Collected data:
======

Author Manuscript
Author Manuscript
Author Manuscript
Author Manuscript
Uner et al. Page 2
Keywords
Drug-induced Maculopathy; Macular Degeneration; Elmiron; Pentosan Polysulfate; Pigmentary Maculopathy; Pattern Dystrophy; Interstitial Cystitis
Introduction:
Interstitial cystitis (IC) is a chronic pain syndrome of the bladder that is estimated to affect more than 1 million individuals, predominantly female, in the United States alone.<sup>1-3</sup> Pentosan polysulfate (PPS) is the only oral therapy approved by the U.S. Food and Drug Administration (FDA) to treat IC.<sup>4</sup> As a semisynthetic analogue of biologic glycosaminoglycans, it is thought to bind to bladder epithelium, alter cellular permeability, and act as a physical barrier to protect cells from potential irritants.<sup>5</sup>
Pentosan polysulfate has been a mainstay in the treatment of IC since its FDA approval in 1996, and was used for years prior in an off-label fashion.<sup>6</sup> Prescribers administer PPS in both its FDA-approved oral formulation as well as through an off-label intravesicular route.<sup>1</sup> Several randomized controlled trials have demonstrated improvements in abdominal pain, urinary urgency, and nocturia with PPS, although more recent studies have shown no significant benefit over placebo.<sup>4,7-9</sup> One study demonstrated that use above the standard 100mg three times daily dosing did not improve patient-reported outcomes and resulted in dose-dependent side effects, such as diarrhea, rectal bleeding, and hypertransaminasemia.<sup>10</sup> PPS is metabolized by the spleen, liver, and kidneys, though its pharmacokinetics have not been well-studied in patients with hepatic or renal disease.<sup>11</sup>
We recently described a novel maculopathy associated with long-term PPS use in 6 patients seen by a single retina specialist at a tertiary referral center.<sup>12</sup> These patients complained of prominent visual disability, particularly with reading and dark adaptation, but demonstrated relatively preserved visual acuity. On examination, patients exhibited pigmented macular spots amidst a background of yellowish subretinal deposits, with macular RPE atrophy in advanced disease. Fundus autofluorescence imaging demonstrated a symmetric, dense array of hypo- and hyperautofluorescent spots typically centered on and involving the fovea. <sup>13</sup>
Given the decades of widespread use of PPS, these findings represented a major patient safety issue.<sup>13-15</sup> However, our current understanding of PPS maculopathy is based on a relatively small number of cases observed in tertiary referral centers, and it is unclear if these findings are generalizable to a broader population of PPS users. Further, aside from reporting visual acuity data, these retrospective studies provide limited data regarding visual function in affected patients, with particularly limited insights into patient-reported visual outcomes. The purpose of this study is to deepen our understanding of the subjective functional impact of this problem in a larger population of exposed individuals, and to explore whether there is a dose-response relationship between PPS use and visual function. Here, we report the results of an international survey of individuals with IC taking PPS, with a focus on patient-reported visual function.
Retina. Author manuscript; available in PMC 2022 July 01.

======

• [Work item] The answer should be a single number: the count of lines in the data that include the string "visual".

• [Answer area] 2